A nostro parere – nonostante tutto – non solo molte cose potrebbero andare per il verso giusto, ma alcune lo stanno facendo già ora. Cominciamo dall’aspetto più importante: i fondamentali che sottostanno all’outlook economico. L’attenuazione dei livelli di crescita USA e globali (comunque ancora solidi) implica uno scenario di inflazione estremamente favorevole. Il restringimento delle condizioni monetarie, combinato con lo scemare degli effetti del taglio fiscale negli USA e con la reintroduzione di stimoli monetari e fiscali in Cina, promette bene per una possibile risincronizzazione della crescita globale. Tutto ciò dovrebbe essere positivo per i mercati del rischio globali. Ma tutte le incertezze di cui abbiamo parlato prima non potrebbero far precipitare la situazione? Di certo c’è bisogno di prudenza, ma crediamo ci siano segnali incoraggianti.

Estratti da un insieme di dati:
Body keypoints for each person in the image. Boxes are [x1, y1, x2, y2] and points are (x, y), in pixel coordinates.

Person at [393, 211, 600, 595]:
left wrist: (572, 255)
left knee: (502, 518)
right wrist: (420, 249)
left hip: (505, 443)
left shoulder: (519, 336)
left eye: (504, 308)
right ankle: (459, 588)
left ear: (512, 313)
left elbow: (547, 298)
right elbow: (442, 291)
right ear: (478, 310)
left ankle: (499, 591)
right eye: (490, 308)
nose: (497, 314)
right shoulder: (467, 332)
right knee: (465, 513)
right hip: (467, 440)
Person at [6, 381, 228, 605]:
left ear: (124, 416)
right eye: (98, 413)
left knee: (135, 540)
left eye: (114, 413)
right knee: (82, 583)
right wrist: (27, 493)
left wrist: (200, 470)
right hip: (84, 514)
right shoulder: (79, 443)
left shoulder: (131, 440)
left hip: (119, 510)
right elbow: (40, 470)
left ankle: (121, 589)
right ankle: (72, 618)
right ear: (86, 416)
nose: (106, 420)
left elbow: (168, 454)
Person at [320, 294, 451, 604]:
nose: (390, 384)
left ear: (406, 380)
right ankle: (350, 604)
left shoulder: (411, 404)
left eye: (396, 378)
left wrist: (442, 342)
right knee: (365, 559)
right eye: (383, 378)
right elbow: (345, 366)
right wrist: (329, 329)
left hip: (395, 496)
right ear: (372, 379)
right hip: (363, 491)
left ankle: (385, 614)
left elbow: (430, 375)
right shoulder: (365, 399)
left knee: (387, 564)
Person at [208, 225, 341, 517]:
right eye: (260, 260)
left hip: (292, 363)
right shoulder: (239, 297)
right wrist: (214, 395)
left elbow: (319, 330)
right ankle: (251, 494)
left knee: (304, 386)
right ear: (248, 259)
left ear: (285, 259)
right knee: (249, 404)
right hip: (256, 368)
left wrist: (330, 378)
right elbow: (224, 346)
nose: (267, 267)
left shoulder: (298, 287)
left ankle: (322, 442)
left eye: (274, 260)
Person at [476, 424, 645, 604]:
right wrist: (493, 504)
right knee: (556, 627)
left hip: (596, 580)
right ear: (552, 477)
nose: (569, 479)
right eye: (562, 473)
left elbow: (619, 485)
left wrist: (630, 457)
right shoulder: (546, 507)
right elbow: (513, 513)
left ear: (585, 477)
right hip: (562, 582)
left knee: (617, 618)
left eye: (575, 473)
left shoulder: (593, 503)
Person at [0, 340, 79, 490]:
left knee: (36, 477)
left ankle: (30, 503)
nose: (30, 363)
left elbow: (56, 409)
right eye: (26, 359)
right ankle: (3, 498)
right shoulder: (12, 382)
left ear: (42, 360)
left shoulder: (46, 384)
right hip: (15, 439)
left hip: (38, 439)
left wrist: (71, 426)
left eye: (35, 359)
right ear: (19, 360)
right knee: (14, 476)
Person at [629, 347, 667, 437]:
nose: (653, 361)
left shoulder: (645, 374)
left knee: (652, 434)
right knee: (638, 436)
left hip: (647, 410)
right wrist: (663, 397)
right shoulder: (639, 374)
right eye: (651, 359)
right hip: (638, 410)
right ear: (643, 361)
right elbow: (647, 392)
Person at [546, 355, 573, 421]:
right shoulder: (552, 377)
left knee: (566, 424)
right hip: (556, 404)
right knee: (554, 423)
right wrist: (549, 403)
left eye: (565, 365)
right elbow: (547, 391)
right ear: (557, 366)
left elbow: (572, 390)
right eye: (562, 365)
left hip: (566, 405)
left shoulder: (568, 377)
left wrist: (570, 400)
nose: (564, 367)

▸ **Cosa fare**:
• a. Stabilisci se le affermazioni seguenti concordano con il testo sulle prospettive economiche, rispondendo sì o no e citando alla lettera le parole decisive: (i) l'attenuazione della crescita USA e globale implica uno scenario di inflazione favorevole; (ii) in Cina gli stimoli monetari e fiscali vengono ritirati; (iii) secondo gli autori non serve alcuna prudenza.
• b. Trascrivi dal testo sulle prospettive economiche tutto ciò che va da "A nostro parere" fino a "siano segnali incoraggianti.".

▸ **Soluzioni in ordine**:
• a.
(i) Sì: "L’attenuazione dei livelli di crescita USA e globali (comunque ancora solidi) implica uno scenario di inflazione estremamente favorevole."
(ii) No: "con la reintroduzione di stimoli monetari e fiscali in Cina"
(iii) No: "Di certo c’è bisogno di prudenza"

• b.
A nostro parere – nonostante tutto – non solo molte cose potrebbero andare per il verso giusto, ma alcune lo stanno facendo già ora. Cominciamo dall’aspetto più importante: i fondamentali che sottostanno all’outlook economico. L’attenuazione dei livelli di crescita USA e globali (comunque ancora solidi) implica uno scenario di inflazione estremamente favorevole. Il restringimento delle condizioni monetarie, combinato con lo scemare degli effetti del taglio fiscale negli USA e con la reintroduzione di stimoli monetari e fiscali in Cina, promette bene per una possibile risincronizzazione della crescita globale. Tutto ciò dovrebbe essere positivo per i mercati del rischio globali. Ma tutte le incertezze di cui abbiamo parlato prima non potrebbero far precipitare la situazione? Di certo c’è bisogno di prudenza, ma crediamo ci siano segnali incoraggianti.